# Gold Layer
The gold layer is the final layer in the data pipeline, where the refined and transformed data resides for business intelligence and analytics purposes.
1. The code creates a Delta table called `dim1` by reading the streaming data from the `dim1_cleansed` table. It adds an identity column for surrogate key and defines the table properties, schema, and other configurations.
2. Similarly, the code creates another Delta table called `dim2` by reading the streaming data from the `dim2_cleansed` table. It also adds an identity column for surrogate key and specifies the table properties, schema, and configurations.
3. The code then creates a fact table by joining the `fact_cleansed` table with the `dim1` and `dim2` tables. It performs inner joins on the `key_column` between the streams and selects specific columns from each table. It also computes a new column using expressions and transformations.
4. The resulting joined data is selected and transformed, and the fact table is created with the specified table properties, comment, and configurations.

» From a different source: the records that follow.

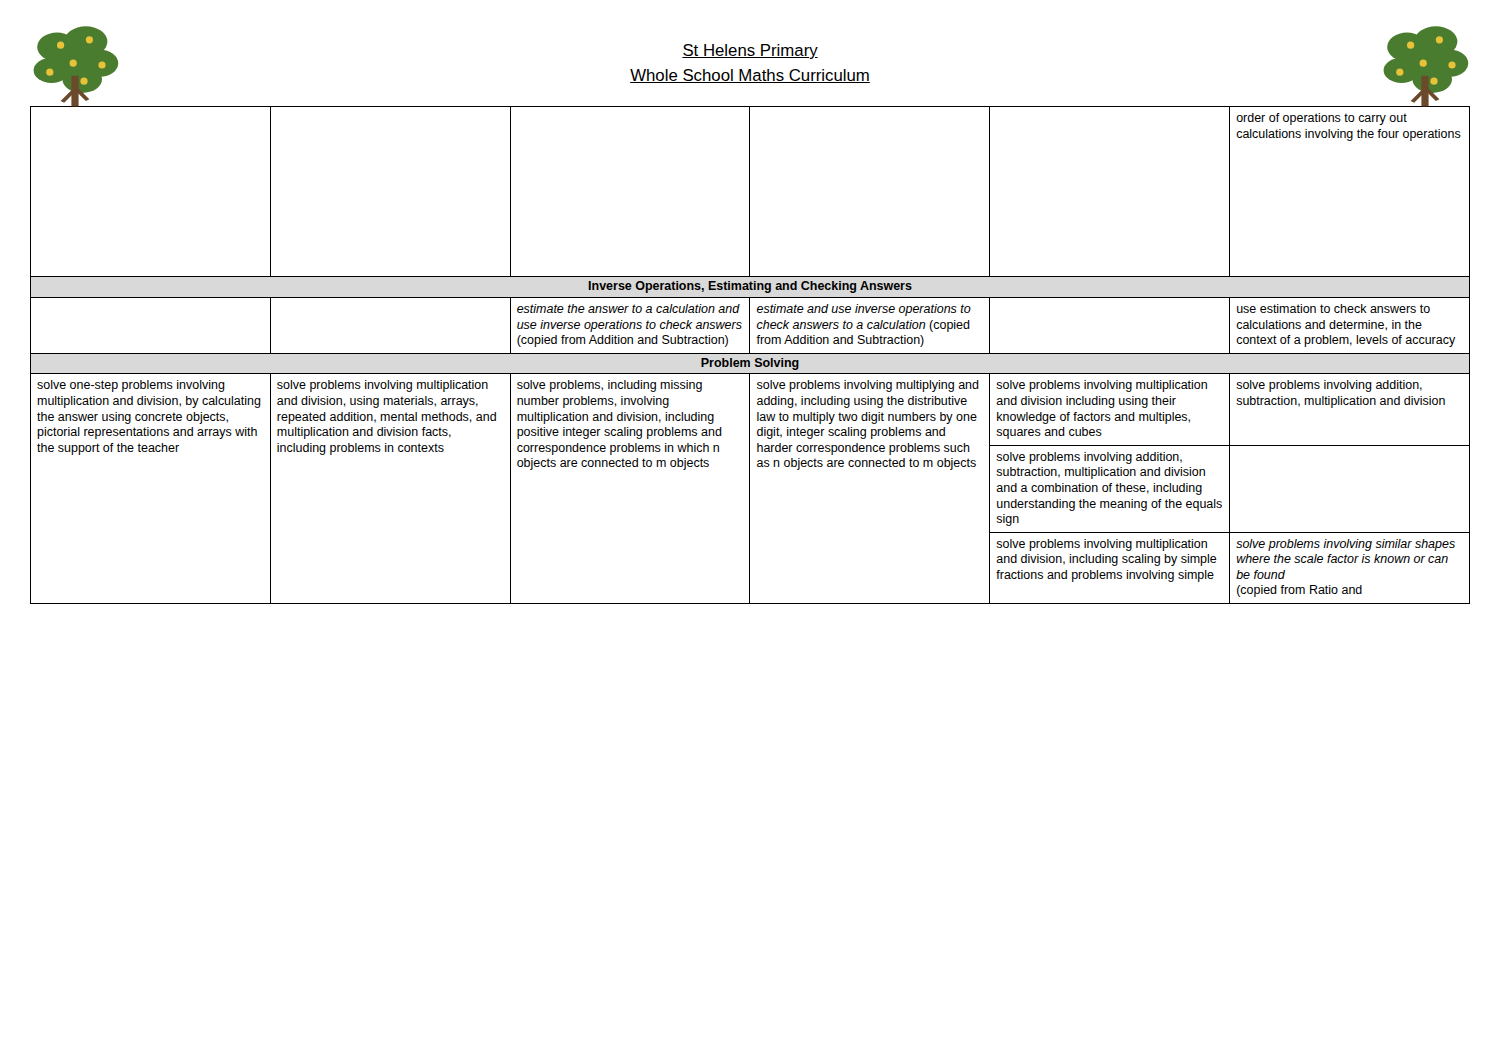St Helens Primary
Whole School Maths Curriculum
| | | | | | order of operations to carry out calculations involving the four operations |
| Inverse Operations, Estimating and Checking Answers |
| | | estimate the answer to a calculation and use inverse operations to check answers (copied from Addition and Subtraction) | estimate and use inverse operations to check answers to a calculation (copied from Addition and Subtraction) | | use estimation to check answers to calculations and determine, in the context of a problem, levels of accuracy |
| Problem Solving |
| solve one-step problems involving multiplication and division, by calculating the answer using concrete objects, pictorial representations and arrays with the support of the teacher | solve problems involving multiplication and division, using materials, arrays, repeated addition, mental methods, and multiplication and division facts, including problems in contexts | solve problems, including missing number problems, involving multiplication and division, including positive integer scaling problems and correspondence problems in which n objects are connected to m objects | solve problems involving multiplying and adding, including using the distributive law to multiply two digit numbers by one digit, integer scaling problems and harder correspondence problems such as n objects are connected to m objects | solve problems involving multiplication and division including using their knowledge of factors and multiples, squares and cubes | solve problems involving addition, subtraction, multiplication and division |
| solve problems involving addition, subtraction, multiplication and division and a combination of these, including understanding the meaning of the equals sign | |
| solve problems involving multiplication and division, including scaling by simple fractions and problems involving simple | solve problems involving similar shapes where the scale factor is known or can be found (copied from Ratio and |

Overall, the code creates dimension tables (`dim1` and `dim2`) and a fact table by joining the dimensions with the streaming data from `fact_cleansed`. The resulting tables are stored as Delta tables with the specified properties and configurations.

In [None]:
schema={gold_layer_schema}, # specifies the schema of the table

# read data from streaming source dim1_cleansed
dim1 = spark.readStream.format("delta")\
  .option("maxFilesPerTrigger",5)\ # maxFilesPerTrigger specifies the maximum number of new files to be considered in every trigger,default value is 1000
  .option("ignoreChanges","true")\
  .load("{Delta table path for dim1_cleansed}")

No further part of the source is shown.